Utori aims to revolutionize how we interact with the web by moving beyond traditional methods of clicking buttons and filling forms. Devi Parikh describes a future where users will communicate their needs to AI agents, which will proactively manage tasks on their behalf. This approach is designed to enhance productivity and create a more meaningful digital experience by reducing the cognitive load on users.

How does Devi Parikh's work influence web agents?

Devi's extensive background in AI, particularly in multimodal research, informs her approach to developing web agents.
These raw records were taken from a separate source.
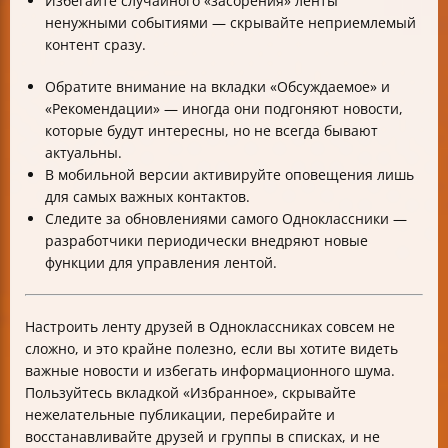
Избегайте случайного «засорения» ленты
ненужными событиями — скрывайте неприемлемый
контент сразу.
Обратите внимание на вкладки «Обсуждаемое» и
«Рекомендации» — иногда они подгоняют новости,
которые будут интересны, но не всегда бывают
актуальны.
В мобильной версии активируйте оповещения лишь
для самых важных контактов.
Следите за обновлениями самого Одноклассники —
разработчики периодически внедряют новые
функции для управления лентой.
Настроить ленту друзей в Одноклассниках совсем не
сложно, и это крайне полезно, если вы хотите видеть
важные новости и избегать информационного шума.
Пользуйтесь вкладкой «Избранное», скрывайте
нежелательные публикации, перебирайте и
восстанавливайте друзей и группы в списках, и не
She notes that while robotics presents challenges in physical environments, the transition to web agents allows for a different set of capabilities and efficiencies. Her work with AI at Meta has provided her with insights that are now being applied to create more reliable and autonomous workflows on the web.

What does the name 'Utori' signify?

The name 'Utori' comes from a Japanese word that emphasizes the sense of well-being derived from mental spaciousness. Devi Parikh explains that this concept is central to the company's mission: to alleviate the burden of constant distractions and tasks so users can focus on what truly matters in their lives. It embodies their goal to create a more efficient and fulfilling user experience.

What are the roles of the co-founders of Utori?

Utori was co-founded by Devi Parikh, her husband Dhruv, and Abhishek Das. Devi and Dhruv have worked closely together for nearly two decades, often sharing the same workplace and collaborating on research. Abhishek, also a close collaborator, was Dhruv's PhD student at Georgia Tech. Together, they leverage their diverse expertise to tackle the challenges associated with building proactive web agents.